» Assignment: Please format every line of the listing below as a JSON list of strings, one string per line, skipping blank lines and leaving out the pictures.

(Source data)
== Segment start ==
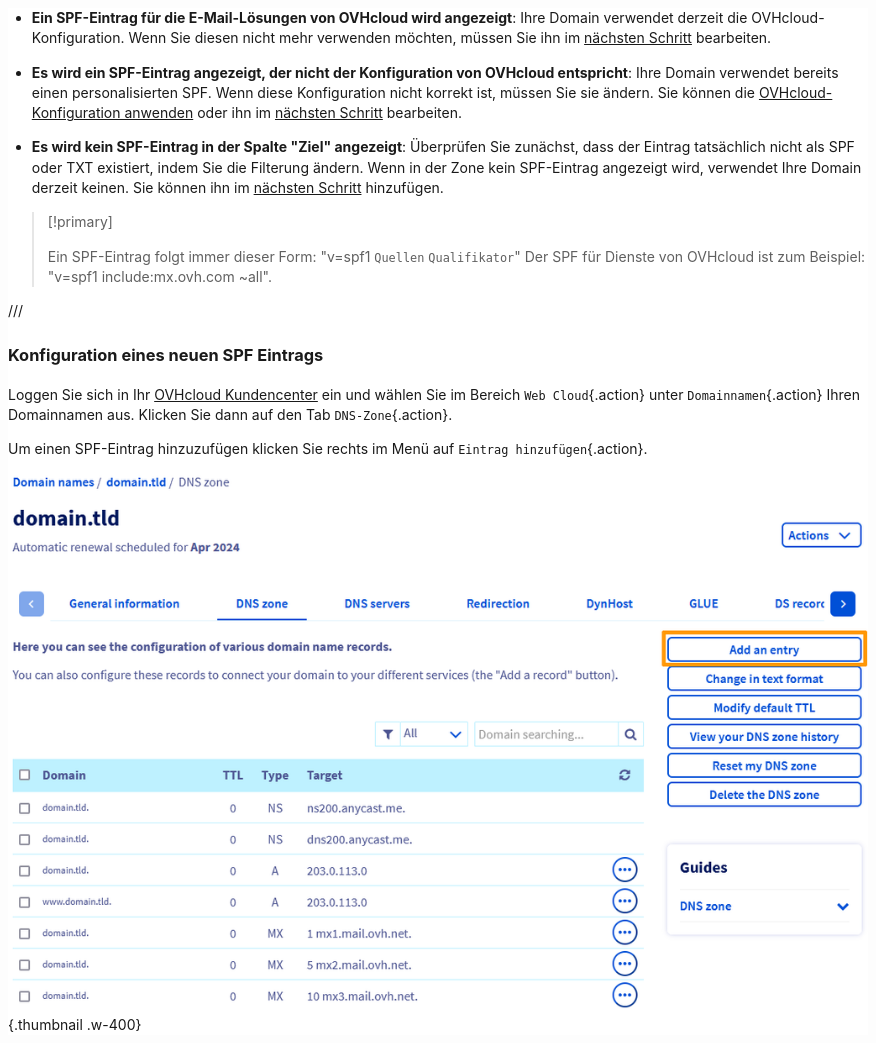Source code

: - **Ein SPF-Eintrag für die E-Mail-Lösungen von OVHcloud wird angezeigt**: Ihre Domain verwendet derzeit die OVHcloud-Konfiguration. Wenn Sie diesen nicht mehr verwenden möchten, müssen Sie ihn im [nächsten Schritt](#modifyspf) bearbeiten.

- **Es wird ein SPF-Eintrag angezeigt, der nicht der Konfiguration von OVHcloud entspricht**: Ihre Domain verwendet bereits einen personalisierten SPF. Wenn diese Konfiguration nicht korrekt ist, müssen Sie sie ändern. Sie können die [OVHcloud-Konfiguration anwenden](#spfrecordovhcloud) oder ihn im [nächsten Schritt](#modifyspf) bearbeiten.

- **Es wird kein SPF-Eintrag in der Spalte "Ziel" angezeigt**: Überprüfen Sie zunächst, dass der Eintrag tatsächlich nicht als SPF oder TXT existiert, indem Sie die Filterung ändern. Wenn in der Zone kein SPF-Eintrag angezeigt wird, verwendet Ihre Domain derzeit keinen. Sie können ihn im [nächsten Schritt](#spfrecord) hinzufügen.

> [!primary]
>
> Ein SPF-Eintrag folgt immer dieser Form: "v=spf1 `Quellen` `Qualifikator`" Der SPF für Dienste von OVHcloud ist zum Beispiel: "v=spf1 include:mx.ovh.com ~all".
>

///

### Konfiguration eines neuen SPF Eintrags

Loggen Sie sich in Ihr [OVHcloud Kundencenter](/links/manager) ein und wählen Sie im Bereich `Web Cloud`{.action} unter `Domainnamen`{.action} Ihren Domainnamen aus. Klicken Sie dann auf den Tab `DNS-Zone`{.action}.

Um einen SPF-Eintrag hinzuzufügen klicken Sie rechts im Menü auf `Eintrag hinzufügen`{.action}.

![domain](/pages/assets/screens/control_panel/product-selection/web-cloud/domain-dns/dns-zone/spf_records_add_entry_step1.png){.thumbnail .w-400}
== Segment end ==
» Output for this exercise:
[
  "Source code",
  ": - **Ein SPF-Eintrag für die E-Mail-Lösungen von OVHcloud wird angezeigt**: Ihre Domain verwendet derzeit die OVHcloud-Konfiguration. Wenn Sie diesen nicht mehr verwenden möchten, müssen Sie ihn im [nächsten Schritt](#modifyspf) bearbeiten.",
  "- **Es wird ein SPF-Eintrag angezeigt, der nicht der Konfiguration von OVHcloud entspricht**: Ihre Domain verwendet bereits einen personalisierten SPF. Wenn diese Konfiguration nicht korrekt ist, müssen Sie sie ändern. Sie können die [OVHcloud-Konfiguration anwenden](#spfrecordovhcloud) oder ihn im [nächsten Schritt](#modifyspf) bearbeiten.",
  "- **Es wird kein SPF-Eintrag in der Spalte \"Ziel\" angezeigt**: Überprüfen Sie zunächst, dass der Eintrag tatsächlich nicht als SPF oder TXT existiert, indem Sie die Filterung ändern. Wenn in der Zone kein SPF-Eintrag angezeigt wird, verwendet Ihre Domain derzeit keinen. Sie können ihn im [nächsten Schritt](#spfrecord) hinzufügen.",
  "> [!primary]",
  ">",
  "> Ein SPF-Eintrag folgt immer dieser Form: \"v=spf1 `Quellen` `Qualifikator`\" Der SPF für Dienste von OVHcloud ist zum Beispiel: \"v=spf1 include:mx.ovh.com ~all\".",
  ">",
  "///",
  "### Konfiguration eines neuen SPF Eintrags",
  "Loggen Sie sich in Ihr [OVHcloud Kundencenter](/links/manager) ein und wählen Sie im Bereich `Web Cloud`{.action} unter `Domainnamen`{.action} Ihren Domainnamen aus. Klicken Sie dann auf den Tab `DNS-Zone`{.action}.",
  "Um einen SPF-Eintrag hinzuzufügen klicken Sie rechts im Menü auf `Eintrag hinzufügen`{.action}.",
  "![domain](/pages/assets/screens/control_panel/product-selection/web-cloud/domain-dns/dns-zone/spf_records_add_entry_step1.png){.thumbnail .w-400}"
]